## EXCERPTED TEXT:
I'm not sure if this raises any red flags with anyone but I figured I would include those details, in case I've configured anything incorrectly.

Now then, I have a JavaScript (TypeScript) Lambda that instantiates a DynamoDB client (using the JavaScript SDK) and attempts to add a record/item to this table:

// this code is in a file named app.ts:
import { APIGatewayProxyEvent, APIGatewayProxyResult } from 'aws-lambda';
import { User, allUsers } from './users';
import { Commentary } from './commentary';
import { PutItemCommand } from "@aws-sdk/client-dynamodb";
import { DynamoDBClient } from "@aws-sdk/client-dynamodb";

export const lambdaHandler = async (event: APIGatewayProxyEvent): Promise<APIGatewayProxyResult> => {
    try {

        const ddbClient = new DynamoDBClient({ region: "us-east-1" });

        let status: number = 200;
        let responseBody: string = "\"message\": \"hello world\"";

        const { id, content, createdAt, providerId, receiverId } = JSON.parse(event.body);
        const commentary = new Commentary(id, content, createdAt, providerId, receiverId);
        console.log("deserialized this into commentary");
        console.log("and the deserialized commentary has content of: " + commentary.getContent());
        await provideCommentary(ddbClient, commentary);
        responseBody = "\"message\": \"received commentary -- check dynamoDb!\"";

        return {
            statusCode: status,
            body: responseBody
        };

    } catch (err) {
        console.log(err);
        return {
            statusCode: 500,
            body: JSON.stringify({
                message: err.stack,
            }),
        };
    }
};

const provideCommentary = async (ddbClient: DynamoDBClient, commentary: Commentary) => {

  const params = {
    TableName: "commentary",

    Item: {
      id: {
        S: commentary.getId()

## TASK ITEM:
Extract the passage of the DynamoDB excerpt between "const provideCommentary = async" and "S: commentary.getId()", inclusive, without changing a character.

## DATA EXTRACTS:
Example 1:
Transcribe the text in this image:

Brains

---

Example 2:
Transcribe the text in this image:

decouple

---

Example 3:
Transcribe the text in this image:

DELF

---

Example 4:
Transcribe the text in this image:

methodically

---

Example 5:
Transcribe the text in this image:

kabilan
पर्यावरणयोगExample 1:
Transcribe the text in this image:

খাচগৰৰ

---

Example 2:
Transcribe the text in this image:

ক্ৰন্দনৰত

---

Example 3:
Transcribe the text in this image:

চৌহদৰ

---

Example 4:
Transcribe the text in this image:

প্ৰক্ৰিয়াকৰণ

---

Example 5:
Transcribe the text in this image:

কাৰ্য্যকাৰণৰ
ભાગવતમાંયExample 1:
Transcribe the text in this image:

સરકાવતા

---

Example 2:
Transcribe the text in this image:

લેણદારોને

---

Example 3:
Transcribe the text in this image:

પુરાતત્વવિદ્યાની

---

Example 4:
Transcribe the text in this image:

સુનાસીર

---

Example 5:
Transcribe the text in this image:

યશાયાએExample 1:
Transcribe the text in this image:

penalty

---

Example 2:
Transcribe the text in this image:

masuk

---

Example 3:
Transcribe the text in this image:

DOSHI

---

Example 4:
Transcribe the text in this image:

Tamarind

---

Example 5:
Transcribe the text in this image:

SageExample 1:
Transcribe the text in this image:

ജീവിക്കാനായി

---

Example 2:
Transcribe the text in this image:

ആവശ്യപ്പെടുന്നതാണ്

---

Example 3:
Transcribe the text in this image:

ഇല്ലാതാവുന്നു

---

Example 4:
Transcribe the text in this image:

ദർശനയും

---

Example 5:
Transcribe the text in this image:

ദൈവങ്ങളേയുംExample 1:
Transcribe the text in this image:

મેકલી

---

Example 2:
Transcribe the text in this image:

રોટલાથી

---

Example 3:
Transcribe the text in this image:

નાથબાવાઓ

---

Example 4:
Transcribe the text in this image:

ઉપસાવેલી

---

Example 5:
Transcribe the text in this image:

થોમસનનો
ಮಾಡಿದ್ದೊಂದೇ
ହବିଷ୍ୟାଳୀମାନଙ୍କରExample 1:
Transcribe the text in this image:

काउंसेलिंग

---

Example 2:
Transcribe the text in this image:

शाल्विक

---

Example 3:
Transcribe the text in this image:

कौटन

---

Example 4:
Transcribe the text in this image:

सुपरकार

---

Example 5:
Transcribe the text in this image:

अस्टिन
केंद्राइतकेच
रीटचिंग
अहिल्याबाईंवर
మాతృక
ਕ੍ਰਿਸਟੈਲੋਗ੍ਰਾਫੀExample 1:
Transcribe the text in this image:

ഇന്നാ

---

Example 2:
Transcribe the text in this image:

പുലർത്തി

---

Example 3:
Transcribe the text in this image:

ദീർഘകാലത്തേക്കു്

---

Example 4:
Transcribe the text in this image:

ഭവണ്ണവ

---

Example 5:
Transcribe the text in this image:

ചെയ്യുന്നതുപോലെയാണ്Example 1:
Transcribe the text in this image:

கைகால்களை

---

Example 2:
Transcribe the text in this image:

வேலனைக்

## EXERCISE ANSWER:
const provideCommentary = async (ddbClient: DynamoDBClient, commentary: Commentary) => {

  const params = {
    TableName: "commentary",

    Item: {
      id: {
        S: commentary.getId()